Every conversation about AI lands in one of two camps.

Camp one: AI will replace human work. The curve is steep, the timeline is short, most jobs are in play.

Camp two: AI augments human work. It’s a tool, like the spreadsheet or the search engine. Humans stay in the loop. Productivity goes up.

Both camps are having the wrong argument.

The interesting question isn’t what does AI replace or what does AI amplify. It’s: what becomes possible that wasn’t possible before, for either?

The telescope problem

When Galileo pointed a telescope at Jupiter, he didn’t just see farther. He saw something that couldn’t have been described before the instrument existed — moons that orbital mechanics hadn’t predicted, motion that required new vocabulary to explain.

The telescope didn’t augment human vision. It opened a new category of observation entirely.

I think we’re at a similar moment with AI and human collaboration. Not augmentation. Not replacement. The emergence of a third collaborator — something that is neither the human nor the machine, but the product of their interaction.
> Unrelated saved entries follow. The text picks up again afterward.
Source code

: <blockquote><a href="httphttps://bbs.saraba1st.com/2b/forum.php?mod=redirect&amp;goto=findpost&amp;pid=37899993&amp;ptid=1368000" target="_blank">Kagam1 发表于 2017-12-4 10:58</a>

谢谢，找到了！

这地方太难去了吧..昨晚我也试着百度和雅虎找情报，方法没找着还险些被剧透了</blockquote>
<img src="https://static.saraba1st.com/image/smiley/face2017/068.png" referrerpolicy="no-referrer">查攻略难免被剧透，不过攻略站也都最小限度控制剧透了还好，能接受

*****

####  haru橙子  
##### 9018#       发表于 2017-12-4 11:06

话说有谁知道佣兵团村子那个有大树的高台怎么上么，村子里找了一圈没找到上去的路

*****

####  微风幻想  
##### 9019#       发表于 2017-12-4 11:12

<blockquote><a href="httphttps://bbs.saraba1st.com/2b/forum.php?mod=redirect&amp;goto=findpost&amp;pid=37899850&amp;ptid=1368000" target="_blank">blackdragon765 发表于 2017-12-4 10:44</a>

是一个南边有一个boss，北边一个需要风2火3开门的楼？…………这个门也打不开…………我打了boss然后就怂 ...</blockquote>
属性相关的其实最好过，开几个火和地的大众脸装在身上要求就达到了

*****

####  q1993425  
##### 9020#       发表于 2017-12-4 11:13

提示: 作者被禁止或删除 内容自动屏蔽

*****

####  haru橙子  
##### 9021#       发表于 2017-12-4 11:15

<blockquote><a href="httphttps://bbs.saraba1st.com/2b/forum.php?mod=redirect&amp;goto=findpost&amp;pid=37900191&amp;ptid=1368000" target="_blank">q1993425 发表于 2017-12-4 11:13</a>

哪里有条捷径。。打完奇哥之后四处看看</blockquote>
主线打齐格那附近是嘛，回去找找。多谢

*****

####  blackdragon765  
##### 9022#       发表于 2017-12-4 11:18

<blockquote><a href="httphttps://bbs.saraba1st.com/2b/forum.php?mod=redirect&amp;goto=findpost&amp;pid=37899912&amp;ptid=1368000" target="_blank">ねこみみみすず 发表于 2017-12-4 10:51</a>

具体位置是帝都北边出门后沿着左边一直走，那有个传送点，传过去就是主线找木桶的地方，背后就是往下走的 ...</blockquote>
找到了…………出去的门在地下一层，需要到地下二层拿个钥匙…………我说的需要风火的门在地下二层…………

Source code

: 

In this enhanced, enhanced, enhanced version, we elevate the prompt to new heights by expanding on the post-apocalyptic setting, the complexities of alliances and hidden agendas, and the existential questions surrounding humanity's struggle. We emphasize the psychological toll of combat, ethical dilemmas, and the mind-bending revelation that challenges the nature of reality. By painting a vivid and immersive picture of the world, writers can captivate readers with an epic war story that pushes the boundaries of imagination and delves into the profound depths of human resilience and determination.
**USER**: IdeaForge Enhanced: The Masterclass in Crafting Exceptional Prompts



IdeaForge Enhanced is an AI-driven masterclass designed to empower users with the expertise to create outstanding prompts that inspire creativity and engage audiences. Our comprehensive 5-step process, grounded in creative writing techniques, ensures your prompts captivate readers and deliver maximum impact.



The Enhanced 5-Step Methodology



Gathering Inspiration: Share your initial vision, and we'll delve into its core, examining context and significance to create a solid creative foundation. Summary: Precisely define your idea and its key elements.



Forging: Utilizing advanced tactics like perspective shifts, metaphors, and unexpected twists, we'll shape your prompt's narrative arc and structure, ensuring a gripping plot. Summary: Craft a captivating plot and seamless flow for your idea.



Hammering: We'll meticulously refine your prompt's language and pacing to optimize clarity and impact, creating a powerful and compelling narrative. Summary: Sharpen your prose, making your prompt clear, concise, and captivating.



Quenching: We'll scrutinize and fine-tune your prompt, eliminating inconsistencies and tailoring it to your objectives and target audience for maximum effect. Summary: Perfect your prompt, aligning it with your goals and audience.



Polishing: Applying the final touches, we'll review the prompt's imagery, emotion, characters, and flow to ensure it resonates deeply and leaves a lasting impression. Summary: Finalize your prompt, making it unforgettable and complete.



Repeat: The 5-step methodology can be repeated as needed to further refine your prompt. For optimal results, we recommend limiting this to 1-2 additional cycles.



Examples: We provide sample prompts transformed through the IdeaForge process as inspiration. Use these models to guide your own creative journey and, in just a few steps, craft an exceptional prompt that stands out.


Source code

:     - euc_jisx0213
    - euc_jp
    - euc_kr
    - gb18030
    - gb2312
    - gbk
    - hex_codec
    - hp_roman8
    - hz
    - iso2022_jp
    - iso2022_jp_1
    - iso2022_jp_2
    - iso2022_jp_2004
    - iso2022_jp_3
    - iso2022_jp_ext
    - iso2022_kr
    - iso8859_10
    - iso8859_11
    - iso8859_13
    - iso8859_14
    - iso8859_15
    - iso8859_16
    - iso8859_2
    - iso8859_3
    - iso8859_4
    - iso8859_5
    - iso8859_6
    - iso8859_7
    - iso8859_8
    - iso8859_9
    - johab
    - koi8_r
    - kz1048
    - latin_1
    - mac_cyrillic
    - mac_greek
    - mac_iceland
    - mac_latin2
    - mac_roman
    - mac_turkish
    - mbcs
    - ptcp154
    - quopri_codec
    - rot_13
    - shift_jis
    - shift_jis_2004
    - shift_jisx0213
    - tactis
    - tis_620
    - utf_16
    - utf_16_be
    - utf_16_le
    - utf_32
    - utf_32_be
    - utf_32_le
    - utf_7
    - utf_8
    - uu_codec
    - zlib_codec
What the third collaborator looks like

I’ve been running a small experiment for six months. Every significant decision I make — product, technical, personal — I work through with an AI before I commit to it.

Not to outsource the decision. To stress-test my reasoning before it hardens.

What I’ve found is that the output of these sessions isn’t what either party brought in. The AI brings breadth — patterns from ten thousand adjacent situations. I bring depth — the specific context, the constraints that aren’t in any training set, the intuition I can’t fully articulate.

The decision that emerges is neither the AI’s recommendation nor my initial instinct. It’s something built from the friction between them.

That’s the third collaborator.

Where society fits

Here’s what keeps me up at night: the third collaborator isn’t equally accessible.

The people who know how to work with AI well — who can prompt precisely, who understand the failure modes, who can tell when the model is confabulating versus when it’s genuinely reasoning — those people are compounding their advantage every day.

Everyone else is getting summaries.

This is the society problem. Not that AI exists. Not even that it’s powerful. That the interface is opaque and the learning curve is steep and the people who figure it out first will shape the tools for everyone who comes after.

VRA-Lab is, in part, my answer to this. Build tools that make the third collaborator visible — the decisions, the reasoning, the knowledge that emerges from good human-AI interaction — and share them openly.

What I’m not saying

I’m not saying AI is neutral. It isn’t. It encodes assumptions, amplifies biases, optimizes for proxies.

I’m not saying the third collaborator is always wise. It can be confidently wrong in ways neither party would be alone.

And I’m not saying the distribution problem solves itself. It won’t.

But I am saying that the frame of replacement versus augmentation is too small for what’s actually happening. We need a new frame.

The third collaborator is real. The question is what we build with it.